4.  Would you buy and/or play this game?  And if so, so why or why not?  I'm trying to figure out what the "selling points" are, as well as addressing some of the weaknesses and limitations of the game -- which may turn out to be strengths as well.  For example, there's no character advancement rules; maybe the game doesn't need them.

Anyway, thanks in advance. You can post here or email me at

Clyde L. Rhoer

Just wanted to let you know you got a bite. I'm printing your game out so I can read at work this week, so hopefully I have comments by the weekend.

- Clyde
Theory from the Closet , A Netcast/Podcast about RPG theory and design., Clyde's personal blog.


Yay! Thanks, Clyde.

Is there anything of yours I can help with or read?



Although I don't have time to test it, it seems pretty good on the first read.

1. It was very well organized.
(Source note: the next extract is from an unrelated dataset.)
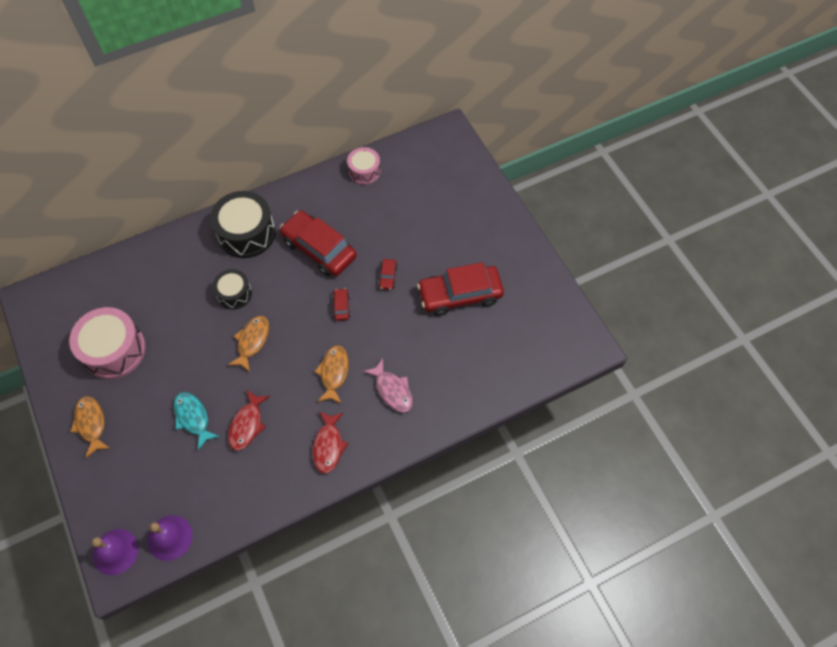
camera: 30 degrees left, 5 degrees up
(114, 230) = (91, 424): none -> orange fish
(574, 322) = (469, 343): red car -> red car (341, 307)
The sections that are mostly lists don't seem out of place at all.
2. Non-combat resolution could use some fleshing out, but I think that about a lot of systems, so take it with a grain of salt. I also think a little advice on creating new material may be helpful, though that's a bit of a judgement call.
3. It makes it clear that the point of the game is to play it, not win it. Things might make more sense and be more interesting if players were encouraged to have their backup goal be something that could result from the completion of their primary goal.
4. I would definately buy it, because my group tends toward silliness, and it's nice to play a game that's just meant to be fun, rather than dramatic or overly precise. The only thing holding me back would be my limited budget, but there are always ways around that.

Also, I would adress what happens in case of a tie in an opposed roll, and what happens when one recieves a bonus to a grade that is already at an A+. Great job, especially given the time limit.